### TASK REQUIREMENTS
1. From the Liatris spicata passage, list every cultivar mentioned by name.
2. Extend the Liatris spicata passage, picking up after its final sentence.

### PROVIDED PASSAGE
========

Liatris spicata, the dense blazing star, prairie feather, gayfeather or button snakewort, is a herbaceous perennial flowering plant in the family Asteraceae. It is native to eastern North America where it grows in moist prairies and meadows.

The plants have tall spikes of purple flowers resembling bottle brushes or feathers that grow 1-5 ft tall. The species grows in hardiness zones 3–8, stretching from the Midwest to the East Coast, eastern and western Canada.

Common varieties include 'Alba' and 'Floristan White' which are white-flowering cultivars on 18 in tall spikes, 'Callilepsis' with long stems good for cut flowers, 'Floristan Violett' with a strong stem and thick, violet flower spikes preferred by florists, and 'Kobold' which stays small in size with deep purple flowers.

Liatris spicata var. resinosa is found in the southern part of the species's natural range. The variable plants have only 5 or 6 flowers per head and the heads are more widely spaced on the stems; these differences are more pronounced when the plants are found in drier and coastal habitats.

==Cultivation==
Liatris spicata is a garden flower in many countries around the world, grown for its showy purple flowers (pink or white in some cultivars). They bloom in July through August or September, depending on where in their range they are located.

Under cultivation it is found under many names including button snakewort, Kansas gay feather, blazing star, Liatris callilepis.

Full sun is best and well-drained soil is preferred to prevent rot, though the plants do prefer moist soil. However, the plants do not tolerate wet soil in winter. The plants can tolerant some shade as well as drought but need regular watering during the first growing season to build strong roots.

Plants can be grown from corms (similar to bulbs and tubers) or from seed, or the plants can be bought at garden centres or nurseries.

To grow from seed, start in early spring either indoors or outside. Germination takes 20–45 days. When leaves appear, divide in large clumps. Plants should be spaced 12-15 inches apart. Spacing allows sun and air to help with potential diseases such as stem rot (Sclerotinia sclerotiorum), leaf spots (Phyllosticta liatridis, Septoria liatridis), rusts (Coleosporium laciniariae, Puccinia liatridis), powdery mildew (Golovinomyces ambrosiae complex), and wilt (Verticillium albo-atrum). When growing from seed, blooms do not usually appear until the second year.

========

### EXCERPTED RECORDS
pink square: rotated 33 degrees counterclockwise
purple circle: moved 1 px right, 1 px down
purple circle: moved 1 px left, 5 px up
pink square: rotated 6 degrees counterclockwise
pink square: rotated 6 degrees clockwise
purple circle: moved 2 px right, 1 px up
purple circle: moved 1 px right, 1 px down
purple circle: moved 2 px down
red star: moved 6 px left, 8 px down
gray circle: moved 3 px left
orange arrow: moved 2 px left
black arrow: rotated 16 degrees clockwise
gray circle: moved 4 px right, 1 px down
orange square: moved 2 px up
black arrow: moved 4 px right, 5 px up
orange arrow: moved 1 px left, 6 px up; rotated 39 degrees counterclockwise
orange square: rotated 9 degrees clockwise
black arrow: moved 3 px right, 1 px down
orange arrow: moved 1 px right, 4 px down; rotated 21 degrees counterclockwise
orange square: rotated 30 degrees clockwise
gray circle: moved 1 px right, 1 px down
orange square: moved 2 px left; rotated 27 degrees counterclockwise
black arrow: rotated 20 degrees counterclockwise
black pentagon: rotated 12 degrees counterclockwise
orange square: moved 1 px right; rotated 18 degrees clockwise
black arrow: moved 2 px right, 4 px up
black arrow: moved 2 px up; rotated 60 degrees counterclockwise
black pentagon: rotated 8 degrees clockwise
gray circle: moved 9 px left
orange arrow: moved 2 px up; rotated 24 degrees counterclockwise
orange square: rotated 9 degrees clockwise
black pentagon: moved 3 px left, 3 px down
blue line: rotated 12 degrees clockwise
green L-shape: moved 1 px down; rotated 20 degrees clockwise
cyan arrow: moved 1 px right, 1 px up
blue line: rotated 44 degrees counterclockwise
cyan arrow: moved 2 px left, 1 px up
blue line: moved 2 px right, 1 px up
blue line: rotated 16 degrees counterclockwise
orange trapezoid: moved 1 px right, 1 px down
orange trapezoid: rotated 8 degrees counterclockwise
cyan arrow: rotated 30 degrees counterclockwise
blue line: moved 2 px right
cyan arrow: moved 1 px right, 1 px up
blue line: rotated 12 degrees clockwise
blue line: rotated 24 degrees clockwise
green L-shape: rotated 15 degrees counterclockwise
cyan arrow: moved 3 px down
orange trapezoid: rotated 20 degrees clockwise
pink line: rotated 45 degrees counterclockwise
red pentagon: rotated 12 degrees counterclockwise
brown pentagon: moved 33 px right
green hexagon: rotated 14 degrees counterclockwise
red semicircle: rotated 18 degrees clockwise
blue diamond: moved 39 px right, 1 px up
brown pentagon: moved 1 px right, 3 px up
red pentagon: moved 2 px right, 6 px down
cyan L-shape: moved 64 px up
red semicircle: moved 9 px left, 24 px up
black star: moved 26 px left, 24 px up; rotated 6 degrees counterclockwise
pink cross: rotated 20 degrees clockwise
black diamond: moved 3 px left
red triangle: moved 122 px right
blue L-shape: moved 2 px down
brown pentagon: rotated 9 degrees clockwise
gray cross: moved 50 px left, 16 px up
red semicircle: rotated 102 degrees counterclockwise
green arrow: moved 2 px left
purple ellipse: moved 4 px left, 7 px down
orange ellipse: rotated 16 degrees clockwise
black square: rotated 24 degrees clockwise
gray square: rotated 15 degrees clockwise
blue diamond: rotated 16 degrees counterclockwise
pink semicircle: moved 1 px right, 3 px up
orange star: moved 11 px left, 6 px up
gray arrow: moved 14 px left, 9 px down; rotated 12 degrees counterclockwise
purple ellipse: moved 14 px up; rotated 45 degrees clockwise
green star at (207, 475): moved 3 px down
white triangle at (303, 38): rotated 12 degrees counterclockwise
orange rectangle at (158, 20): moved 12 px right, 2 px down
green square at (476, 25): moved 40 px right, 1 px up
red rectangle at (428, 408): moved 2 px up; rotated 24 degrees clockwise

========

### RESPONSES IN ORDER
1. 'Alba', 'Floristan White', 'Callilepsis', 'Floristan Violett', 'Kobold'

2.
If amending the soil, the plants prefer soil with high levels of calcium and magnesium and low levels of potassium and phosphorus.

In gardens, Liatris spicata works well planted individually, as a border, and because of its vertical form, it contrasts well with mounded and broad-leaf plants. In informal gardens, large sweeps of plantings work well.

The flowers either fresh or dried work well as cut flowers and have a vanilla scent when dried.

==Role in ecosystems==
Liatris spicata is excellent for attracting pollinators and beneficial insects. These include butterflies such as the monarch, tiger swallowtail, clouded sulphur, orange sulphur, gray hairstreak, Aphrodite fritillary, painted lady, red admiral, and wood nymphs. The flowers attract bumblebees, digger bees (Anthophorini), long-horned bees (Melissodes spp.), leaf-cutting bees (Megachile spp.), skippers, and birds including hummingbirds. Caterpillars of the rare glorious flower moth (Schinia gloriosa) and liatris flower moth (Schinia sanguinea) feed on the flowers and seeds. Caterpillars of the liatris borer moth (Carmenta anthracipennis) bore through the plant's stems. Groundhogs, rabbits, and voles will also eat the plants.

Deer are less likely to eat Liatris spicata than other plants and is therefore considered deer-resistant, although deer will eat almost anything when food is scarce.

==Medicinal uses==
Liatris spicata was historically used medicinally by Native Americans as a carminative, diuretic, stimulant and expectorant herb. In addition to these uses, the Cherokee used the plant as an analgesic for pain in the back and limbs and the Menominee used it for heart issues. The root/corm of the plant is the part most often used. Native Americans also used the plant to treat swelling, abdominal pain and spasms/colic, and snake bites. Currently, the plant is used for a sore throat by gargling an infusion, as an herbal insect repellent, and in potpourri.